Every time the bickering dinner scenes come up in the Oscar-nominated film Brooklyn, it’s enjoyable to watch as the ladies gossip, poke fun and snipe at each other. As hilarious as each scene is, it’s not so funny when it’s happening at your own dinner table.
So here are five ways to help you eat peacefully and happily during mealtimes and not let the “Hunger Games” begin…
Mind Your Manners
Make dining pleasant for everyone by setting a good example of table manners – eat with your mouth close and chew quietly, ask for something on the other side of the table instead of reaching across, make use of the serving utensils, say “thank you” when something is served, etc. The most important thing about table manners is that if there are kids around, they will pick up on your behaviour and emulate your actions.
Tech Them Off
Ever had a meal when your husband is on the phone for work matters, your older one is hitting “likes” on Instagram, and the younger one is swiping away on his iPad game screen? Gadgets make our life easier, but they are the worst distractions at the dining table. Make a rule: Keep them away until the meal is over.

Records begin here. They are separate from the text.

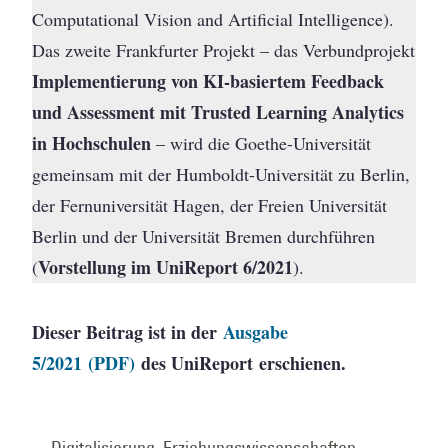
Computational Vision and Artificial Intelligence).
Das zweite Frankfurter Projekt – das Verbundprojekt
Implementierung von KI-basiertem Feedback
und Assessment mit Trusted Learning Analytics
in Hochschulen
– wird die Goethe-Universität
gemeinsam mit der Humboldt-Universität zu Berlin,
der Fernuniversität Hagen, der Freien Universität
Berlin und der Universität Bremen durchführen
Vorstellung im UniReport 6/2021
(
).
Dieser Beitrag ist in der
Ausgabe
5/2021 (PDF)
des UniReport erschienen.
Digitalisierung
,
Erziehungswissenschaften
,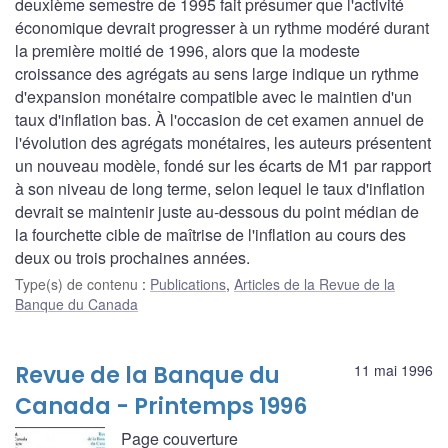
deuxième semestre de 1995 fait présumer que l'activité
économique devrait progresser à un rythme modéré durant
la première moitié de 1996, alors que la modeste
croissance des agrégats au sens large indique un rythme
d'expansion monétaire compatible avec le maintien d'un
taux d'inflation bas. À l'occasion de cet examen annuel de
l'évolution des agrégats monétaires, les auteurs présentent
un nouveau modèle, fondé sur les écarts de M1 par rapport
à son niveau de long terme, selon lequel le taux d'inflation
devrait se maintenir juste au-dessous du point médian de
la fourchette cible de maîtrise de l'inflation au cours des
deux ou trois prochaines années.
Type(s) de contenu
:
Publications
,
Articles de la Revue de la
Banque du Canada
Revue de la Banque du
11 mai 1996
Canada - Printemps 1996
Page couverture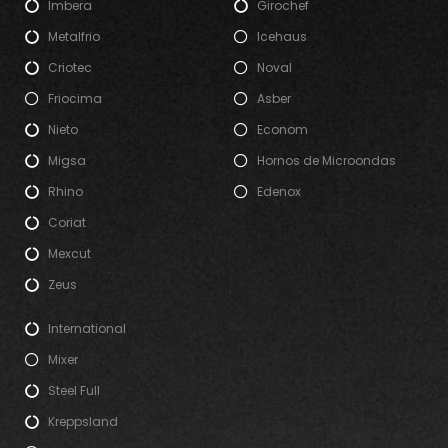
Imbera
Girochef
Metalfrio
Icehaus
Criotec
Noval
Friocima
Asber
Nieto
Econom
Migsa
Hornos de Microondas
Rhino
Edenox
Coriat
Mexcut
Zeus
International
Mixer
Steel Full
Kreppsland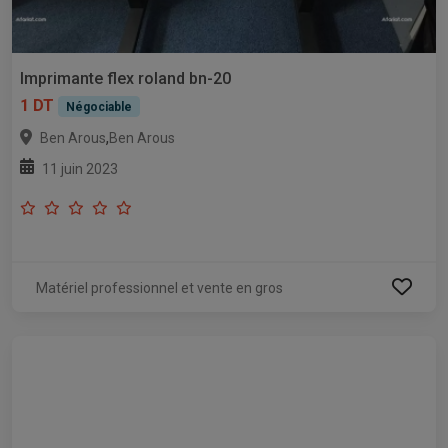
Imprimante flex roland bn-20
1 DT
Négociable
,
Ben Arous
Ben Arous
11 juin 2023
Matériel professionnel et vente en gros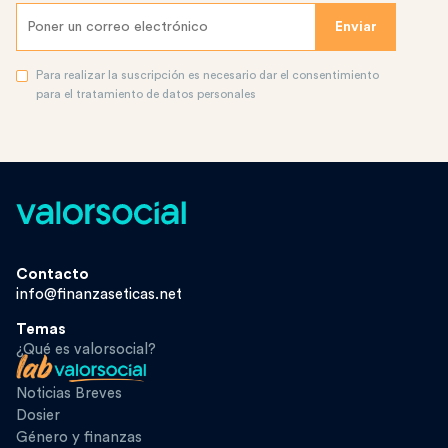
Para realizar la suscripción es necesario dar el consentimiento
para el tratamiento de datos personales
Contacto
info@finanzaseticas.net
Temas
¿Qué es valorsocial?
Noticias Breves
Dosier
Género y finanzas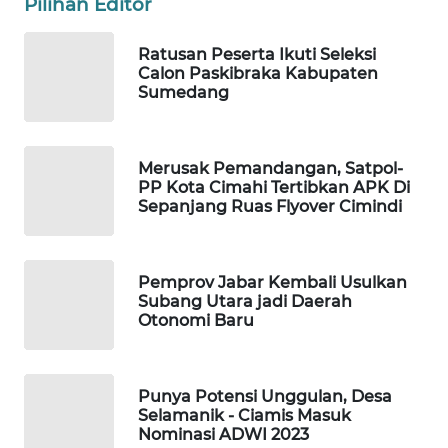
Pilihan Editor
WAHANA
PERSONA
Ratusan Peserta Ikuti Seleksi
Calon Paskibraka Kabupaten
WAHANA
Sumedang
OTOMOTIF
WAHANA
Merusak Pemandangan, Satpol-
HEALTH
PP Kota Cimahi Tertibkan APK Di
Sepanjang Ruas Flyover Cimindi
WAHANA
DESA
WISATA
Pemprov Jabar Kembali Usulkan
Subang Utara jadi Daerah
Otonomi Baru
LAPAK
WAHANA
Punya Potensi Unggulan, Desa
Wahana
Selamanik - Ciamis Masuk
Network
Nominasi ADWI 2023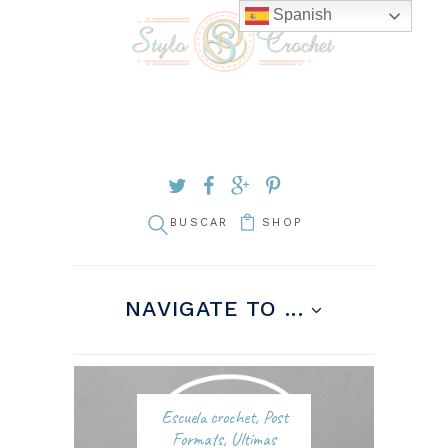
Spanish
SHOP
NAVIGATE TO ...
Escuela crochet
,
Post
Formats
,
Ultimas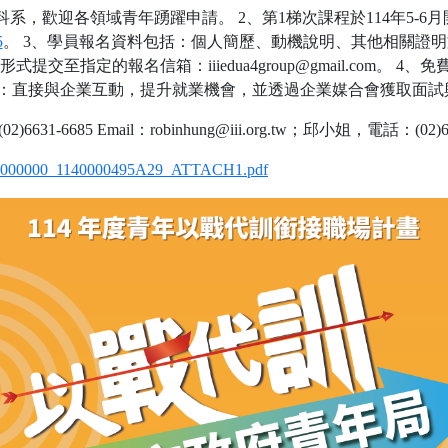
本科系，歡迎各領域青年踴躍申請。 2、第1梯次課程於114年5-
5
。 3、學員報名資料包括：個人簡歷、動機說明、其他相關證
至指定的報名信箱：iiiedua4group@gmail.com。
持：直接與企業互動，提升就業機會，並透過企業媒合會獲取面試
85 Email：robinhung@iii.org.tw；邱小姐，電話：(02)6631-67
0000000_1140000495A29_ATTACH1.pdf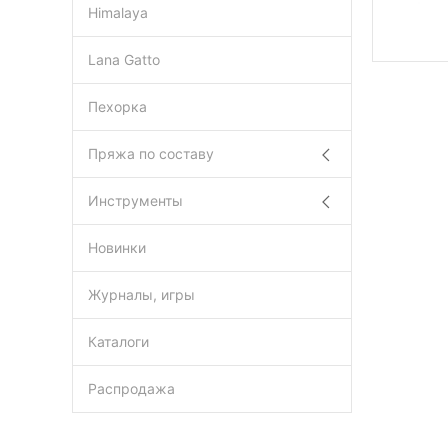
Himalaya
Lana Gatto
Пехорка
Пряжа по составу
Инструменты
Новинки
Журналы, игры
Каталоги
Распродажа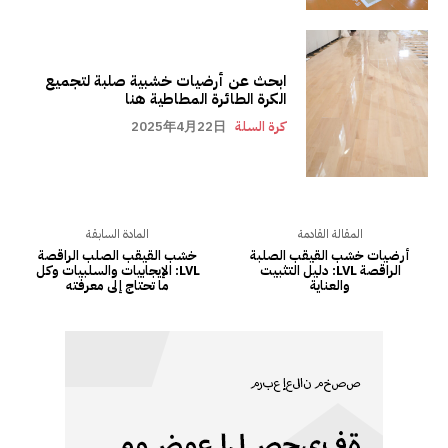
ابحث عن أرضيات خشبية صلبة لتجميع
الكرة الطائرة المطاطية هنا
كرة السلة
2025年4月22日
المقالة القادمة
المادة السابقة
أرضيات خشب القيقب الصلبة
خشب القيقب الصلب الراقصة
الراقصة LVL: دليل التثبيت
LVL: الإيجابيات والسلبيات وكل
والعناية
ما تحتاج إلى معرفته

Keep Private Matters, Private
One way to enjoy food happily is to talk about happy things. So keep all serious and private matters off the dining table, including money and health matters (these can wait till you get some private time with the other person to discuss).
Control Your Convo
Not only should private matters be avoided, but sensitive topics too. If you are the host, you can request that certain topics like politics, scandals and sex be avoided; steer the conversation away from these topics if they start coming up as not everyone will be comfortable with them. For family dinners, you can discuss with your husband beforehand and set rules on what should or should not be discussed at the dining table.
Let’s Talk About Food
So what can we talk about at the dining table then? Other than small talk and asking each other how their day was, one of the best ways to have a hearty conversation (and in turn a hearty meal) is to talk about the food. Ask how’s your first-time Filet Mignon, whether anyone can taste the wok hei in the fried rice, or if the spice level is just right in your Baked Chilli Tuna Pasta. If you are the chef, it allows for some friendly criticisms to improve your cooking. Remember: Food brings people together, so dine and be merry… and lose the drama.